#### [TASK ITEM A]
Pick out every line in the listing below that contains the string "Moon", and copy each one. Case counts.

Which will reach the bottom first?

[physior]

hello

let's say we have two cylindrical rodes of the same material and of the same length, but with different diameters

we place them in an inclined floor and let them roll without friction

which will reach the bottom first? the thick or the thin?

my understanding for this question is that we need to calculate the torque that makes the rod roll, which is depended on the weight of the rod and the diameter of the rod

then we need to calculate the angular velocity that this torque generates, which is depended on the circumference of each rod, along with the torque generated due to the mass/weight of each rod

in my opinion, we cannot be sure that one or the other will move faster, if we don't do these calculations

or I miss something?

thanks!

 

[Svein]

we place them in an inclined floor and let them roll without friction

If there is no friction, why would they roll?

 

[physior]

ok, then only air resistance is negligible

 

[physior]

If there is no friction, why would they roll?

#### [TASK ITEM B]
Quote the forum thread about the rolling cylinders above in full, word for word.

#### [Stored data entries]
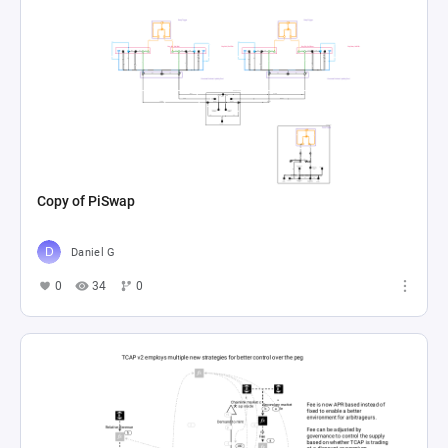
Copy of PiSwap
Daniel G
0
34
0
==
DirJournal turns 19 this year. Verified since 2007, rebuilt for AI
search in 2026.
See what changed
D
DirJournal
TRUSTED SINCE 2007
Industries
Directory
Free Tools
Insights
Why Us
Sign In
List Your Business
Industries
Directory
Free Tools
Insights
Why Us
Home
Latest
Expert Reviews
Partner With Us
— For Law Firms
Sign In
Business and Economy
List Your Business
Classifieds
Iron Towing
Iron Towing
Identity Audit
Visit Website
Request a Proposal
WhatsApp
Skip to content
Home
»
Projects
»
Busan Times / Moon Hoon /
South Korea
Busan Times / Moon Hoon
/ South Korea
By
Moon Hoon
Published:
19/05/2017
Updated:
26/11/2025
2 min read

#### [TASK RESPONSE A]
Busan Times / Moon Hoon /
Busan Times / Moon Hoon
Moon Hoon

#### [TASK RESPONSE B]
Which will reach the bottom first?

[physior]

hello

let's say we have two cylindrical rodes of the same material and of the same length, but with different diameters

we place them in an inclined floor and let them roll without friction

which will reach the bottom first? the thick or the thin?

my understanding for this question is that we need to calculate the torque that makes the rod roll, which is depended on the weight of the rod and the diameter of the rod

then we need to calculate the angular velocity that this torque generates, which is depended on the circumference of each rod, along with the torque generated due to the mass/weight of each rod

in my opinion, we cannot be sure that one or the other will move faster, if we don't do these calculations

or I miss something?

thanks!

 

[Svein]

we place them in an inclined floor and let them roll without friction

If there is no friction, why would they roll?

 

[physior]

ok, then only air resistance is negligible

 

[physior]

If there is no friction, why would they roll?